Isn't this the same thing that we need from God?  He gave us his word so that we can always look back and remember that His promises are true and His love is real.

So, I present to you The Village Love Notes.


There is 100 cards labeled 1-100.  Each card represents a $ amount (ex. #4 card = $4 donation). When you choose a card # and donate that $ amount, we will take whatever verse, encouraging word, or prayer that you have for our little guy and place it on the back of your card.  When he gets home, we'll give him 1 card per day to read.  100 days worth of Love Notes can do wonders for a child's wounded heart.  

If you'd like to buy a card, please go to our GoFundMe page here: http://www.gofundme.com/cmv998  and donate your selected amount of money.  Please comment on the page that you are buying ___ card and you want to tell our little guy _____.  

I will post a running list of cards that have been bought, so you know which cards are still available.  

#15 and #30 card is unavailable!

Again, thank you for standing in the gap for us!

Thursday, August 14, 2014

The Village

I figure its about time that we talk about the Village part of "A Vision & A Village."

Raising kids is hard work.  Raising kids from hard places is REALLY hard work.

The road to our little guy is long and will be incredibly trying.  As soon as we announced that we were adopting, Satan immediately started digging around in our hearts and heads.  He told us lie after lie about how adopting from the D.R. Congo is a terrible idea.  He pushed us to question God's calling and even question the vision itself.
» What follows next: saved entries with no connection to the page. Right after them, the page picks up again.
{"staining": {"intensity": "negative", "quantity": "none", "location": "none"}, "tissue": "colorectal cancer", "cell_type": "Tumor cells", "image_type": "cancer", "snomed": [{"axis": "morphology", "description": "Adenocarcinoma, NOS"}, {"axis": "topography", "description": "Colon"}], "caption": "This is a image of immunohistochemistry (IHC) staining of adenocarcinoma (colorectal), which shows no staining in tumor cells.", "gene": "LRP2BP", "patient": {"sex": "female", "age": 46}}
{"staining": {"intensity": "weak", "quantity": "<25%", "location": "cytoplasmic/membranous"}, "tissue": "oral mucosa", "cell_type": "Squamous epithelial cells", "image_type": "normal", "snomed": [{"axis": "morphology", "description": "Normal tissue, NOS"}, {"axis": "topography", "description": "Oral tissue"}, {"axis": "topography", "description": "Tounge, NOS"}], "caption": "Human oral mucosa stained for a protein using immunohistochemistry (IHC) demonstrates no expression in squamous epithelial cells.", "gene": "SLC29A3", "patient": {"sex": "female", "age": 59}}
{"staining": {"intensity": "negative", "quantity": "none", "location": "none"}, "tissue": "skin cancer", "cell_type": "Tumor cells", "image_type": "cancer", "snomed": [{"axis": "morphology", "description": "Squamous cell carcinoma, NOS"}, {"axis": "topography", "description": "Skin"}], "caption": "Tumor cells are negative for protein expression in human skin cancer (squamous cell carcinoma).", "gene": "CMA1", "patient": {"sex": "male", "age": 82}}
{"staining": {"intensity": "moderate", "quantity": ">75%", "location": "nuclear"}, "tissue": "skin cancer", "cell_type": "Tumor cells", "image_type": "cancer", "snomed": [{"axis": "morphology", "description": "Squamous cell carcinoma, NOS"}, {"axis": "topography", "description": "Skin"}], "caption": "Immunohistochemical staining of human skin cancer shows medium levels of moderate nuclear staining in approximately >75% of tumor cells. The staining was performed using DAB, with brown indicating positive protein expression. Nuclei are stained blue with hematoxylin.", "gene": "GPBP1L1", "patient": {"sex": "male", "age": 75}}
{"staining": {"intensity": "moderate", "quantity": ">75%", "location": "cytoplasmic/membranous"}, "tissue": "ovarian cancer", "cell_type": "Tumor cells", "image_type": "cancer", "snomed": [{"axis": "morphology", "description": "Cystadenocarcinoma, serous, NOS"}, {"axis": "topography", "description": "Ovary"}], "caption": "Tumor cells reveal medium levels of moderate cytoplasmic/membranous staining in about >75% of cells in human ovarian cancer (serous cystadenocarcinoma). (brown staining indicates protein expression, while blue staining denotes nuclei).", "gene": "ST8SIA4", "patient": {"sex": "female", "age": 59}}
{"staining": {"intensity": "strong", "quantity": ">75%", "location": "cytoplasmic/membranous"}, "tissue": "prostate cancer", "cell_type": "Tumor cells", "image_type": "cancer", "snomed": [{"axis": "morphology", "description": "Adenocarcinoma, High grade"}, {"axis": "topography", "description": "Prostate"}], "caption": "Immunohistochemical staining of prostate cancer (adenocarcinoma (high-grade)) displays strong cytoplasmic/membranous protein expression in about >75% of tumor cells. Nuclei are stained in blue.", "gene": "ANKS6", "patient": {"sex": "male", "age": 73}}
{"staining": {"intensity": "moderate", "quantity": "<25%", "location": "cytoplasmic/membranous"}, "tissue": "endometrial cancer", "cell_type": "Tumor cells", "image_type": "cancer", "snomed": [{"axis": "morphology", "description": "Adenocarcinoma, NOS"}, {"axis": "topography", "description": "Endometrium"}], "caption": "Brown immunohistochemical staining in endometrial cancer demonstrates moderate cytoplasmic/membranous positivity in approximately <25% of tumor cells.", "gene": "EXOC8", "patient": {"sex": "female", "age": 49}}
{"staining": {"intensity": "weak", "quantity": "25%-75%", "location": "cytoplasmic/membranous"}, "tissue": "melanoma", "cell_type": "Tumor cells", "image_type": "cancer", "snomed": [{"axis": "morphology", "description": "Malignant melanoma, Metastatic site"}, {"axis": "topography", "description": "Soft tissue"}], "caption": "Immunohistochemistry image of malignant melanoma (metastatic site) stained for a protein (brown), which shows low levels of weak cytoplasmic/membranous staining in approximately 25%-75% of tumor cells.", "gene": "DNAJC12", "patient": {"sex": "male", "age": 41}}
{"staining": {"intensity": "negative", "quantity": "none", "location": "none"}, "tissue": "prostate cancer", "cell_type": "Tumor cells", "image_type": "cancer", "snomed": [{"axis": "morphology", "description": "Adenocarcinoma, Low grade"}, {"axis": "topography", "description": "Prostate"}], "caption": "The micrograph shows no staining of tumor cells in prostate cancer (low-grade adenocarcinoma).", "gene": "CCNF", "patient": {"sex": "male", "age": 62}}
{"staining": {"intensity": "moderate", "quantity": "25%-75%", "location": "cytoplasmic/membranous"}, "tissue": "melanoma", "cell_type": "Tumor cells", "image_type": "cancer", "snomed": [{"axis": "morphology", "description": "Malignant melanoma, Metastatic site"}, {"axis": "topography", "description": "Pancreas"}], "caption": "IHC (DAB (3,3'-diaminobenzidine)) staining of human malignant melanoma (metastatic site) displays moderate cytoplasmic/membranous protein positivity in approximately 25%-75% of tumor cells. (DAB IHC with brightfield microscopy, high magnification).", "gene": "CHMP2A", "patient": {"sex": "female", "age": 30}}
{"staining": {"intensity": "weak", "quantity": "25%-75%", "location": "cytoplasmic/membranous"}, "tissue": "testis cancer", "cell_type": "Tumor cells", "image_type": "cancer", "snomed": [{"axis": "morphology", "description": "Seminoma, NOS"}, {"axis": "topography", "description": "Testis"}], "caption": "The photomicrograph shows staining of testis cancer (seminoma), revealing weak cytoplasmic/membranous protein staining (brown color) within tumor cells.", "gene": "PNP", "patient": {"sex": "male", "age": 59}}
Friends, this is where you come in.  When talking to each other couldn't lift the cloud of doubt, we called on some friends who had walked this path before us.  They went to bat for us and spoke truth when all we were hearing was lies.  They were our village.

When little man finally comes home, this is the village that we are going to desperately need: prayer warriors, encouragers, prophets, teachers, and friends. Our family will be rocked, and we will need you.  Little man will need people who understand where he has come from in order that he can learn what it means to be a dearly loved SON.

Yes, it will take a village of people to help us raise the funds to bring him home, but what you speak into his life and into ours is far more important than the money you donate.